▶ TRY IT
Reproduce the data that follows character for character, but omit its pictures.

▶ INFORMATION SUPPLIED
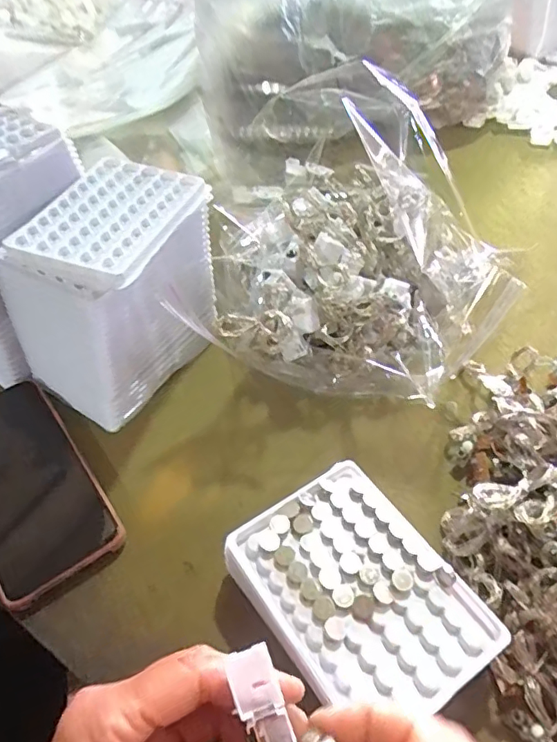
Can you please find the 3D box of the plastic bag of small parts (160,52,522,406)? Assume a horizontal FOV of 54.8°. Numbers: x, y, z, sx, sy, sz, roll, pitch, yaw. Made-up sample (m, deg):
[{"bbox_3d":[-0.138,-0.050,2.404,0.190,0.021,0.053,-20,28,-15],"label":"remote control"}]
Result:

▶ EXERCISE OUTPUT
Can you please find the 3D box of the plastic bag of small parts (160,52,522,406)? Assume a horizontal FOV of 54.8°. Numbers: x, y, z, sx, sy, sz, roll, pitch, yaw. Made-up sample (m, deg):
[{"bbox_3d":[-0.138,-0.050,2.404,0.190,0.021,0.053,-20,28,-15],"label":"remote control"}]
Result:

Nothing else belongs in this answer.